Python Implementation Without Sklearn
Here's a complete Python implementation of a decision tree classifier and accuracy calculator:
import numpy as np
class DecisionTree:
def __init__(self, max_depth=None):
self.max_depth = max_depth
self.tree = None
def _gini(self, y):
classes, counts = np.unique(y, return_counts=True)
probabilities = counts / len(y)
return 1 - np.sum(probabilities ** 2)
def _best_split(self, X, y):
best_gini = float('inf')
best_feature, best_threshold = None, None
for feature_idx in range(X.shape[1]):
thresholds = np.unique(X[:, feature_idx])
for threshold in thresholds:
left_mask = X[:, feature_idx] <= threshold
right_mask = ~left_mask
if len(y[left_mask]) == 0 or len(y[right_mask]) == 0:
continue
gini_left = self._gini(y[left_mask])
gini_right = self._gini(y[right_mask])
weighted_gini = (len(y[left_mask]) * gini_left + len(y[right_mask]) * gini_right) / len(y)
if weighted_gini < best_gini:
best_gini = weighted_gini
best_feature = feature_idx
best_threshold = threshold
return best_feature, best_threshold
def _build_tree(self, X, y, depth=0):
num_samples, num_features = X.shape
num_classes = len(np.unique(y))
if (self.max_depth is not None and depth >= self.max_depth) or num_classes == 1:
return np.bincount(y).argmax()
feature_idx, threshold = self._best_split(X, y)
if feature_idx is None:
return np.bincount(y).argmax()
left_mask = X[:, feature_idx] <= threshold
right_mask = ~left_mask
left_subtree = self._build_tree(X[left_mask], y[left_mask], depth + 1)
right_subtree = self._build_tree(X[right_mask], y[right_mask], depth + 1)

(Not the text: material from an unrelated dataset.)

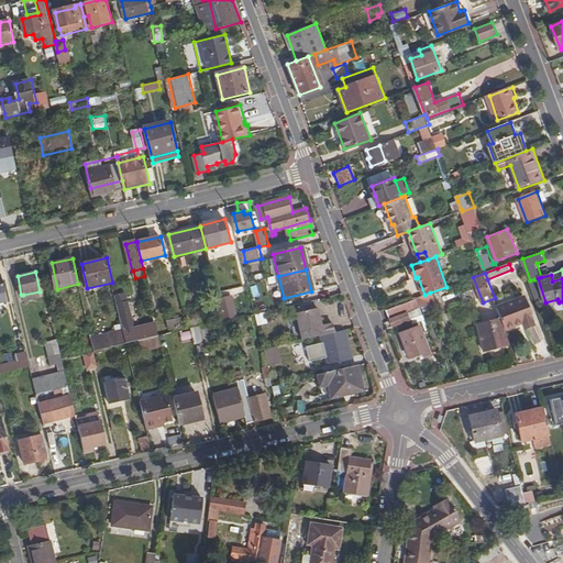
[(541,299),(534,279),(530,280),(537,300),(541,299)]
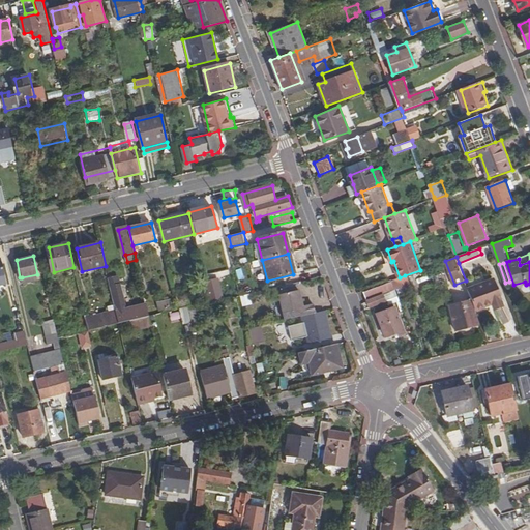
[(240,294),(238,283),(236,272),(229,274),(233,295),(240,294)]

return {'feature_idx': feature_idx,
'threshold': threshold,
'left': left_subtree,
'right': right_subtree}
def fit(self, X, y):
self.tree = self._build_tree(X, y)
def _predict_sample(self, x, node):
if isinstance(node, dict):
if x[node['feature_idx']] <= node['threshold']:
return self._predict_sample(x, node['left'])
else:
return self._predict_sample(x, node['right'])
else:
return node
def predict(self, X):
return np.array([self._predict_sample(x, self.tree) for x in X])
def calculate_accuracy(y_true, y_pred):
correct = np.sum(y_true == y_pred)
total = len(y_true)
return (correct / total) * 100
# Example usage
X = np.array([[5.1, 3.5], [6.2, 2.8], [4.9, 3.1], [5.8, 2.6], [5.5, 2.4]])
y = np.array([0, 1, 0, 1, 1])
tree = DecisionTree(max_depth=3)
tree.fit(X, y)
predictions = tree.predict(X)
accuracy = calculate_accuracy(y, predictions)
print(f"Accuracy: {accuracy:.2f}%")
This implementation includes:
- A DecisionTree class with Gini impurity calculation
- Tree building with recursive splitting
- Prediction functionality
- Separate accuracy calculation function
This implementation uses Gini impurity for splitting criteria, which is common in decision tree algorithms. You can modify it to use other metrics like entropy if needed.
FAQ
Why is accuracy not always the best metric?
While accuracy is simple, it can be misleading with imbalanced datasets. For example, if 95% of your data is class A, a model that always predicts A would have 95% accuracy but be useless. Consider metrics like precision, recall, or F1-score for imbalanced data.
How does max_depth affect accuracy?
The max_depth parameter controls how deep the tree can grow. Shallow trees (small max_depth) may underfit, while deep trees may overfit. Finding the right depth through techniques like cross-validation is crucial for optimal accuracy.
Can I use this without numpy?
Yes, you can rewrite the implementation using Python's built-in data structures, though it would be less efficient. The numpy version is provided for clarity and performance.